Not having a mirror box would mean there is not an optical viewfinder. There is clearly an optical viewfinder, so that's just a bunch of crazy hogwash that you read. There's obviously a mirror in the body, based on the Nikon engineering photos shown on Amazon
Other images show an obvious pentaprism used in viewfinders.
LCDs are hard to see in most light anyway, and real photographers quite honestly should not spend much time playing in playback mode or menus. Take the photos, use your skills, and edit later. I only check an LCD for exposure quality before I get to serious shooting, or when I need to check if I have enough good shots when several assignments are back to back. (In the old days, you'd just gamble and pray you got enough as you run from one event to another in the same day!)
Looking at the LCD in sunlight (any outdoor light, to be honest) or even a well-lit indoor location is an exercise in futility, even with those special "shade" type (horse blinder style) LCD covers.
LCD-only view cameras make for a miserable experience.
A lot of consumer cameras now come with that fold-out LCD gimmick, but Nikon seems to (so far) be ignoring it in favor of more proven and sensible photo methods.
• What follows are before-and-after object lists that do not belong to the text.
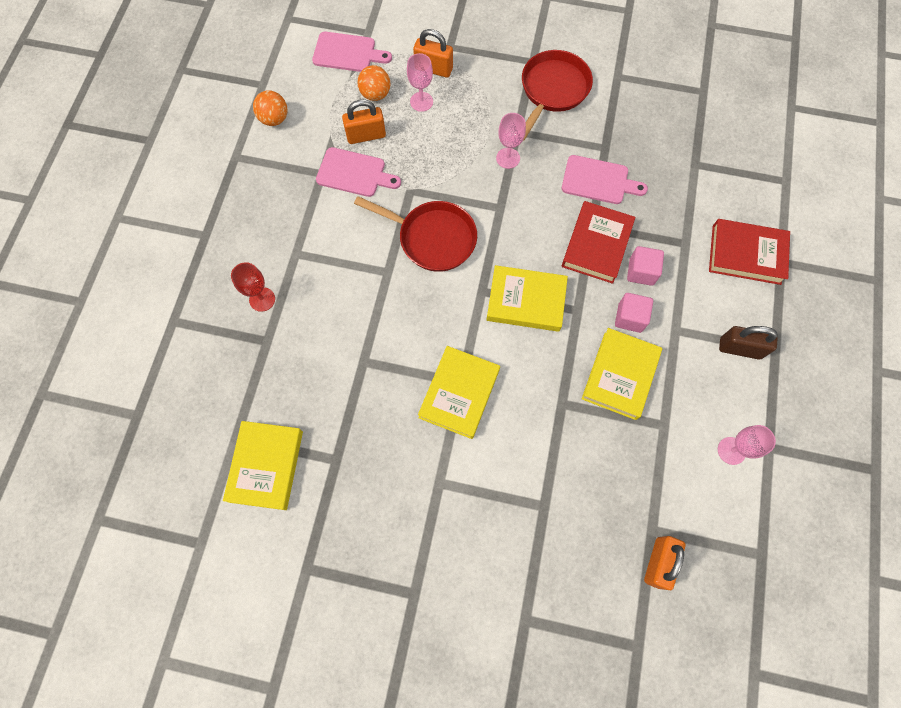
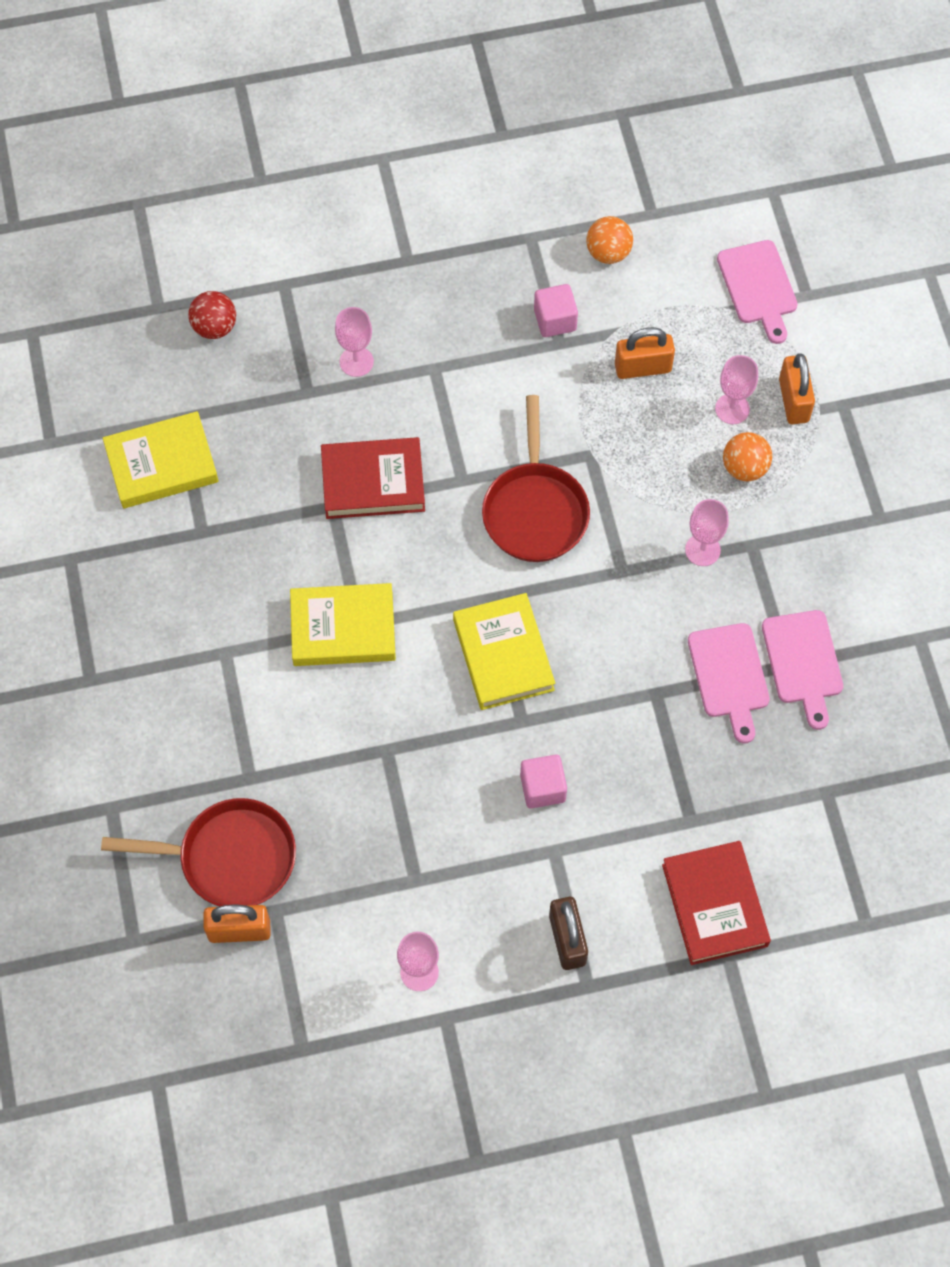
camera: 65 degrees right, 5 degrees down
red goblet [231,262,275,312] -> pink goblet [335,307,374,377]
pink cutting board [316,147,401,197] -> pink cutting board moved to [762,610,843,730]
orange padlock [342,99,386,144] -> orange padlock turned 60 degrees counterclockwise [615,327,675,379]
orange ball [357,65,390,101] -> orange ball moved to [723,432,772,481]
red pan [522,50,593,141] -> red pan moved to [101,798,296,907]
red book [562,201,635,284] -> red book moved to [321,437,425,519]
yellow book [582,328,662,420] -> none
pink cube [627,246,664,286] -> pink cube moved to [534,284,578,337]
none -> red ball [189,291,236,339]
The 4x3 cameras are not as good as the standard 3x2 cameras, no. While the four-thirds system is fine for what it is, I don't see it as having any benefits to your situation. You'd be buying into a far more obscure setup.
More on the 4:3 system at http://en.wikipedia.org/wiki/Four_Thirds_system
if you're curious.
I'd stick to Nikon v Canon for your purchasing.
Sometimes I'll even suggest Sony or Pentax DSLR cameras, but this isn't one of those times.